* Задание *
Процитируйте без изменений отрезок строк от той, где стоит «At which category», до конца строк данных включительно.

+++ Исходные данные

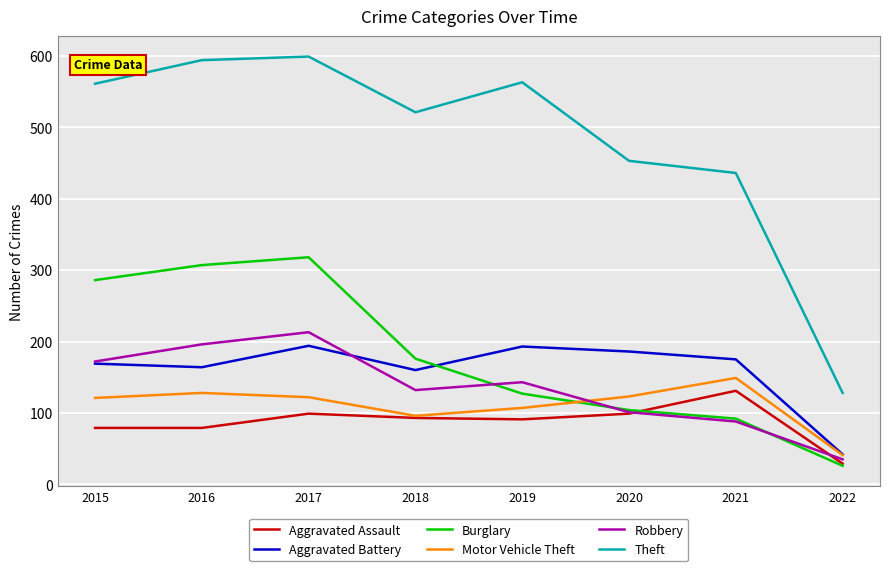

True or false: Aggravated Assault and Theft intersect in this chart.

False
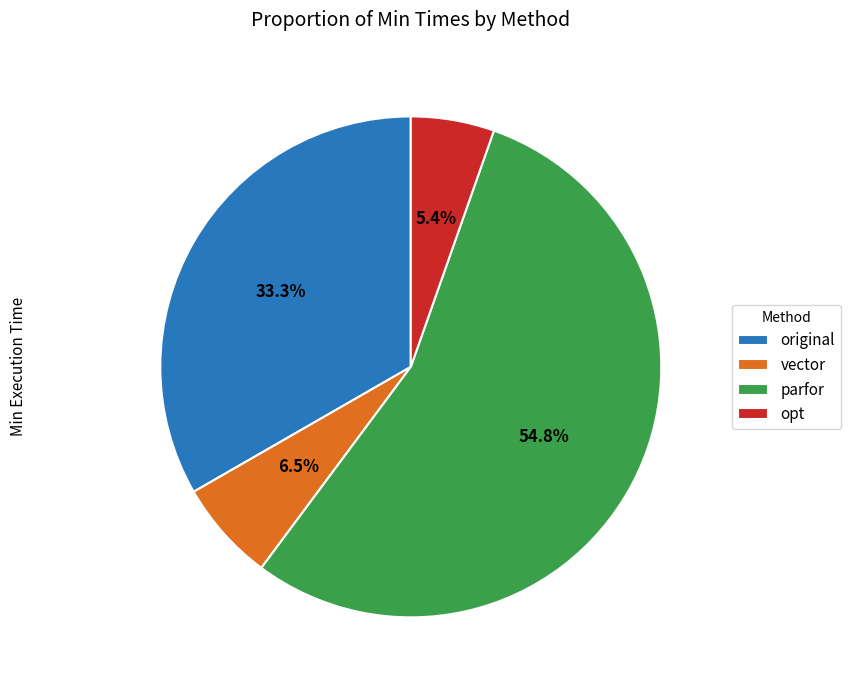

To the nearest percent, what is the combined percentage of opt and vector?

12%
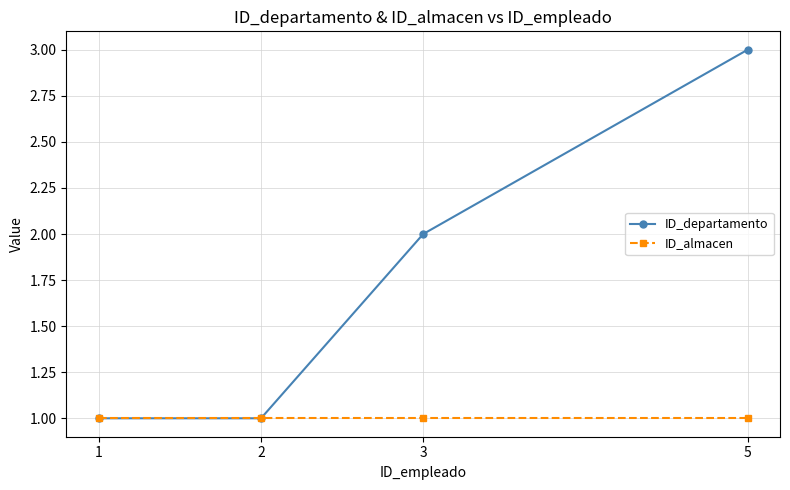

At which category is the sum across all series the highest?

5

++++++

* Ожидаемый ответ *
At which category is the sum across all series the highest?

5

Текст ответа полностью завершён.